Stored entries:
━━━━

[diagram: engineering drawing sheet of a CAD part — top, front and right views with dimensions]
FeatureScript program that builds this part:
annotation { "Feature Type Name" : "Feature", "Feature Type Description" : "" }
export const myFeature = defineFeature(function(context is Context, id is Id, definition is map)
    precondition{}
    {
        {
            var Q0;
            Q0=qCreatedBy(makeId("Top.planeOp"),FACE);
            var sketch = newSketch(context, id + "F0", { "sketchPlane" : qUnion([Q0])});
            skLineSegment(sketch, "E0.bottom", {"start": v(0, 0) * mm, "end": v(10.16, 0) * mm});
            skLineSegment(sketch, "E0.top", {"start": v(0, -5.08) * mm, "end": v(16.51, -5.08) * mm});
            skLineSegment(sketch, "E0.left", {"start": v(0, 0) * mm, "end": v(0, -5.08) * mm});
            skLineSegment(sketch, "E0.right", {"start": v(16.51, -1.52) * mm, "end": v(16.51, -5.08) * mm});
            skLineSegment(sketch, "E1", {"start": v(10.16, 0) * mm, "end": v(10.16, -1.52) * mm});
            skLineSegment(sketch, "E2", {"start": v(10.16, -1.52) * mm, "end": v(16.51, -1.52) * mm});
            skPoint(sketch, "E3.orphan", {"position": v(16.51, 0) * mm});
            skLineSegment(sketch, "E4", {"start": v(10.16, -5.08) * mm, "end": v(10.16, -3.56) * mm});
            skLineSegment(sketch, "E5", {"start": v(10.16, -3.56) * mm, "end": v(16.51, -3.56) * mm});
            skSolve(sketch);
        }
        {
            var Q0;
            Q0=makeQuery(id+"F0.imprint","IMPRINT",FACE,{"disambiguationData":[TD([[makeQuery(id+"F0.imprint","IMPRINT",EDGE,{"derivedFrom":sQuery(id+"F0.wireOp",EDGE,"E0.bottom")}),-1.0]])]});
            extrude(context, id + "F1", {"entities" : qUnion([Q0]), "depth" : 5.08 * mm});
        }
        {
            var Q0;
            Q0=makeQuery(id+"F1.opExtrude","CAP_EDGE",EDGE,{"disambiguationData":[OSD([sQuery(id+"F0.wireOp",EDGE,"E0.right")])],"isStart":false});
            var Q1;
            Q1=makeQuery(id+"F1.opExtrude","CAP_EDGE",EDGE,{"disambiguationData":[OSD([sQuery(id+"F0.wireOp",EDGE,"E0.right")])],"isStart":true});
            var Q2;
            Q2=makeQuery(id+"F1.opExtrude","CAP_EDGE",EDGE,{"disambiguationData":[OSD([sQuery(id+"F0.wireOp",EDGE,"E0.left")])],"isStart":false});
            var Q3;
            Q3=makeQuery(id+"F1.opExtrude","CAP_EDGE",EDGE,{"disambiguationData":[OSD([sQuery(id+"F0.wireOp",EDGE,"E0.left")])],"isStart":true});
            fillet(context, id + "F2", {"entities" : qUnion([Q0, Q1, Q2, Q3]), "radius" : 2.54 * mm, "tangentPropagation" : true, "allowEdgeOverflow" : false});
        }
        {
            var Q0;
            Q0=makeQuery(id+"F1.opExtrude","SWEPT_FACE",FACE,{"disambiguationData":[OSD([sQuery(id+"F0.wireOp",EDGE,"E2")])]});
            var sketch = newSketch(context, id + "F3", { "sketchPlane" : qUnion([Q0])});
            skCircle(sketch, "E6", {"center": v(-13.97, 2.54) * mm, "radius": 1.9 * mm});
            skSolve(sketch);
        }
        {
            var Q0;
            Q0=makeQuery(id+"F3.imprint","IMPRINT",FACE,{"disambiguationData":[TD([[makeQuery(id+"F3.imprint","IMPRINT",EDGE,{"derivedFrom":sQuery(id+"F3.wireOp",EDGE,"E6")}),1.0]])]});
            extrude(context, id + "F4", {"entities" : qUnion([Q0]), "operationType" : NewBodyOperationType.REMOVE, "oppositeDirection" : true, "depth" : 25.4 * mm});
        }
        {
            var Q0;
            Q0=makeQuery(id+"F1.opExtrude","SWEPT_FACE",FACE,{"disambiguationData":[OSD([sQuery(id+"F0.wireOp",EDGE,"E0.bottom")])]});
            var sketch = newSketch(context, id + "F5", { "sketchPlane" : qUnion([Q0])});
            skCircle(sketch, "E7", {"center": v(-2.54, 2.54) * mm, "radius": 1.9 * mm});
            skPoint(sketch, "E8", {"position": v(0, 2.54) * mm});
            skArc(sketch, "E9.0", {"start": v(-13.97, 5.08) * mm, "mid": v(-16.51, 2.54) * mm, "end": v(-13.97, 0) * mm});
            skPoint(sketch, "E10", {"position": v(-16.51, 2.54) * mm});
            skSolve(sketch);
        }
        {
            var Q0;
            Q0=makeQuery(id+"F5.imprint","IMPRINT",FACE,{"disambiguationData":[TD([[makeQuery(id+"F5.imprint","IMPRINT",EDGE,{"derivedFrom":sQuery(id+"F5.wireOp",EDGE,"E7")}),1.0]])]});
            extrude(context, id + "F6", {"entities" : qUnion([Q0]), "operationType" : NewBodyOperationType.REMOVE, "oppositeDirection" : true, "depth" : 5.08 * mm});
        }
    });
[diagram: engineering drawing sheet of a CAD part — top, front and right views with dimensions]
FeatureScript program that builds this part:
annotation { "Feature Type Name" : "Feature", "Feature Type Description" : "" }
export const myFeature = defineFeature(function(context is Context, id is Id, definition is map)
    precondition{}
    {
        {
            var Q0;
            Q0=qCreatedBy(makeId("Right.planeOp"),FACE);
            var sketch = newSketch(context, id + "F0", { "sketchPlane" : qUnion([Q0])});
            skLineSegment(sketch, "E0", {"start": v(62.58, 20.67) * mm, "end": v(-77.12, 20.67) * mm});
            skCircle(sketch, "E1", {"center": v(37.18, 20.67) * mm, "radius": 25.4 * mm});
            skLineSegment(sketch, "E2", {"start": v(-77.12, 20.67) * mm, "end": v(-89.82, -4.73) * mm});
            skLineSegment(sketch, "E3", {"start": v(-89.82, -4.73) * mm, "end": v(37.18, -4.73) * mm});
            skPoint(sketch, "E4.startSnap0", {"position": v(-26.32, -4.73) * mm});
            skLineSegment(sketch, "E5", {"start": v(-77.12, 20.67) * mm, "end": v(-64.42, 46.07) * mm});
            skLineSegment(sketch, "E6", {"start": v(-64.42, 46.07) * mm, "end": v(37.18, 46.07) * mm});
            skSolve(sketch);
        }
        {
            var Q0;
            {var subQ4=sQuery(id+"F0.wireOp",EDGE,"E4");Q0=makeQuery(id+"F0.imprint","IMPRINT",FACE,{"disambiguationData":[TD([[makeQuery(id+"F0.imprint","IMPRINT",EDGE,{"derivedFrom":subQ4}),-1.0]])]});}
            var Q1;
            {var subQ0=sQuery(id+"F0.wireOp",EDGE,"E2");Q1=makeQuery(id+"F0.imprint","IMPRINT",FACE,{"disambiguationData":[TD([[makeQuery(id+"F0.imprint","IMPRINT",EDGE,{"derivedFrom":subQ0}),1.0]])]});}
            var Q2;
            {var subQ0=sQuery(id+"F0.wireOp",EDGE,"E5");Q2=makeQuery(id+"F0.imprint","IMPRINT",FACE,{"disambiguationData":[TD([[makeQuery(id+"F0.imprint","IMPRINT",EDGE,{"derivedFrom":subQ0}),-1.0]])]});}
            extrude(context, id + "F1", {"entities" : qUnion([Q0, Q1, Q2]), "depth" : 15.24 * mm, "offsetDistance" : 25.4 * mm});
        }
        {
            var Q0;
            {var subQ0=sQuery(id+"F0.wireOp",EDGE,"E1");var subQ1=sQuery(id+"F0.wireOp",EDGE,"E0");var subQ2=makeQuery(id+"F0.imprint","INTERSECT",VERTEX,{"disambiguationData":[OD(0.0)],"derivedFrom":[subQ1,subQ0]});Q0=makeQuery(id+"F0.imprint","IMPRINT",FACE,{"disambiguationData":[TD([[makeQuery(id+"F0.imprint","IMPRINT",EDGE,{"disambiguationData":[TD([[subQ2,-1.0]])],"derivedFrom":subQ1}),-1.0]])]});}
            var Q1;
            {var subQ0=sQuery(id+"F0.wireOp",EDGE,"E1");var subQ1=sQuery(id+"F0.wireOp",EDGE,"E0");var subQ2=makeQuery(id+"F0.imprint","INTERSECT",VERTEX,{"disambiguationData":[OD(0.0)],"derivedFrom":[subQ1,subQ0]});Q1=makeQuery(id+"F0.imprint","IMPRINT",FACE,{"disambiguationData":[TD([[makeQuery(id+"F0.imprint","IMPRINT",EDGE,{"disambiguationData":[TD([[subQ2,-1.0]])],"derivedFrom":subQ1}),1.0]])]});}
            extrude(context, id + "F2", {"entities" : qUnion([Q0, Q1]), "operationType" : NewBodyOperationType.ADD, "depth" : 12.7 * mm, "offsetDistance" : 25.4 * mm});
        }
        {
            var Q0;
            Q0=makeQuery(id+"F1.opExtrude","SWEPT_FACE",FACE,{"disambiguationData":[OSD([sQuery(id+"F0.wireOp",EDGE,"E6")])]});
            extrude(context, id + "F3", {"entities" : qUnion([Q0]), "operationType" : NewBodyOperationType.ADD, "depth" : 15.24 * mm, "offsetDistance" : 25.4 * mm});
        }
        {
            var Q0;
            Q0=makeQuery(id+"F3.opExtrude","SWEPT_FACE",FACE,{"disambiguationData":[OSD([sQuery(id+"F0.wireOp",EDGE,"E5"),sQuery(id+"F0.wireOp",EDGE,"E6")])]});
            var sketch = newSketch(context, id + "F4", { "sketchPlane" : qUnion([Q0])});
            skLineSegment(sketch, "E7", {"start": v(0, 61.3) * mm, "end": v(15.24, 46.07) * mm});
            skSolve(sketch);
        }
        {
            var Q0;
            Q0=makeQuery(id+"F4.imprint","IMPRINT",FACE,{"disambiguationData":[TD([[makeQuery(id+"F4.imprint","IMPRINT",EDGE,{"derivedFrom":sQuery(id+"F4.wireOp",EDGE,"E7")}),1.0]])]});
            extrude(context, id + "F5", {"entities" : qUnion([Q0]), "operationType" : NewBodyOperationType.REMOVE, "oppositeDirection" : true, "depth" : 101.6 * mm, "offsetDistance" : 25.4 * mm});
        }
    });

━━━━

How many lines in the records above contain the string "center"? Reply with the number only.

3